Recently the Presidio announced a new trail, the Quartermaster, linking the forest to the Bay. Beginning at Chrissy Field, walkers can enjoy seven acres of tidal marshland previously inaccessible.
The Presidio also has attractions below ground. It’s common knowledge that those who have served in the military are buried in the Presidio’s cemeteries. But what about those who served the military? Fido and Fluffy are resting in peace nearby in the Pet Cemetery surrounded by a white picket fence, Monterey pines and million-dollar views of the Golden Gate Bridge. presidio.gov.
Lands End – Near the former Cliff House, a walking trail along the bluffs overlooking abandoned ships leads to a hidden labyrinth created by a car mechanic.

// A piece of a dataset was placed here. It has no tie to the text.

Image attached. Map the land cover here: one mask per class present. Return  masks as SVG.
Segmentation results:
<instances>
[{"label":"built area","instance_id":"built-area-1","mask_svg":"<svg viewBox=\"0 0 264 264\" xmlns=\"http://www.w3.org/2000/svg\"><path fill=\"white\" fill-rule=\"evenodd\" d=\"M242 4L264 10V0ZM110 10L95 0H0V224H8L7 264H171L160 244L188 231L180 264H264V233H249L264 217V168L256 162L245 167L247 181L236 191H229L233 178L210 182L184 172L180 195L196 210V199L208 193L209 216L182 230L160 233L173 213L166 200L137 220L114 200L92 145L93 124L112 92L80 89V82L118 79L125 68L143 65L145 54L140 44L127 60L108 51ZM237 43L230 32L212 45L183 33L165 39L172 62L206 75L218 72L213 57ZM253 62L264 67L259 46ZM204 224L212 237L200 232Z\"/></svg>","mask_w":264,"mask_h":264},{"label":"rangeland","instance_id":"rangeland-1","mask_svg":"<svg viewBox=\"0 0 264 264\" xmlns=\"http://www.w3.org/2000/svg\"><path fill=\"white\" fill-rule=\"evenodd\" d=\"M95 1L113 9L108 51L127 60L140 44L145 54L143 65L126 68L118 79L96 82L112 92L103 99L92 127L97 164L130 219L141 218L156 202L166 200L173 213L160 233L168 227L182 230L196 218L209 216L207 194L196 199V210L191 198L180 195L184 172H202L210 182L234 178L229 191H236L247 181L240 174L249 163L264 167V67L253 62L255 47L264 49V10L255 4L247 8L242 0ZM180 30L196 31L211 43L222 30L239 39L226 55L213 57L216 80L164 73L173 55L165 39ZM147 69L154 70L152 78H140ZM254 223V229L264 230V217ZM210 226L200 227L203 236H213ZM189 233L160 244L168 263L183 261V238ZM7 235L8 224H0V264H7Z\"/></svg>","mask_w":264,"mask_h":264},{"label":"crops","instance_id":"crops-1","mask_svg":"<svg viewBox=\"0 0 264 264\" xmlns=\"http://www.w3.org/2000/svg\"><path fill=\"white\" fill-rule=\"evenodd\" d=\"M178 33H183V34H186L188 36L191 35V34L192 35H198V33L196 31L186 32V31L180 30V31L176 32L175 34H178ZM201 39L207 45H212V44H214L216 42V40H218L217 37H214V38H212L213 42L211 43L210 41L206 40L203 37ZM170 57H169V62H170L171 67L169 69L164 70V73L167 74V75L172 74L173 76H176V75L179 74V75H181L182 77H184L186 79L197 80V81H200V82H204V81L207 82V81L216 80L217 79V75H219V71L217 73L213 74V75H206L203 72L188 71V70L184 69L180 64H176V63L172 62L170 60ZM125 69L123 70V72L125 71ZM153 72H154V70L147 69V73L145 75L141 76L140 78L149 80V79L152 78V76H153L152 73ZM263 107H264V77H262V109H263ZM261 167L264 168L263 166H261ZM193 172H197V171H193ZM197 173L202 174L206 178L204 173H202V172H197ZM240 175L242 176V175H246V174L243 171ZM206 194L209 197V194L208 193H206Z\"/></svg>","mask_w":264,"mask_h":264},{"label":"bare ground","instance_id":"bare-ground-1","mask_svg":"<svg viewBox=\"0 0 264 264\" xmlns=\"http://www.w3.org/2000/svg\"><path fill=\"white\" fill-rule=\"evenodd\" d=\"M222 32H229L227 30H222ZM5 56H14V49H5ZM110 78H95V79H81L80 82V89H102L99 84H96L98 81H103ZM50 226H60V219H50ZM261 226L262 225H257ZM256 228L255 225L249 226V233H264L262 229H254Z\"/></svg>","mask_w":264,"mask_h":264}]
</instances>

Under cover of night, with only the stars to guide him, Eduardo Aguilera, inspired by the French Chartres Labyrinth, picked up rocks from Ocean beach, climbed up a steep dirt path, and quietly laid his stones in a pattern. He worked after sundown to avoid park rangers who didn’t support his dream. Today, park rangers gladly direct tourists to the labyrinth on the edge of land. parksconservancy.org/content/lands-end-labyrinth.
San Francisco Maritime Historical Park – Who ever heard of a park with schooners, a pier, a beach and an art deco bathhouse? San Francisco has such a park and it’s a great place to watch the polar bears – swimmers who brave the frigid waters sans wetsuits. Each year, they race from Alcatraz to Aquatic Park. nps.gov/safr/index.htm.
Discovering all these hidden places in plain sight will keep your child so busy, they may forget about screen time. You will never know until you try.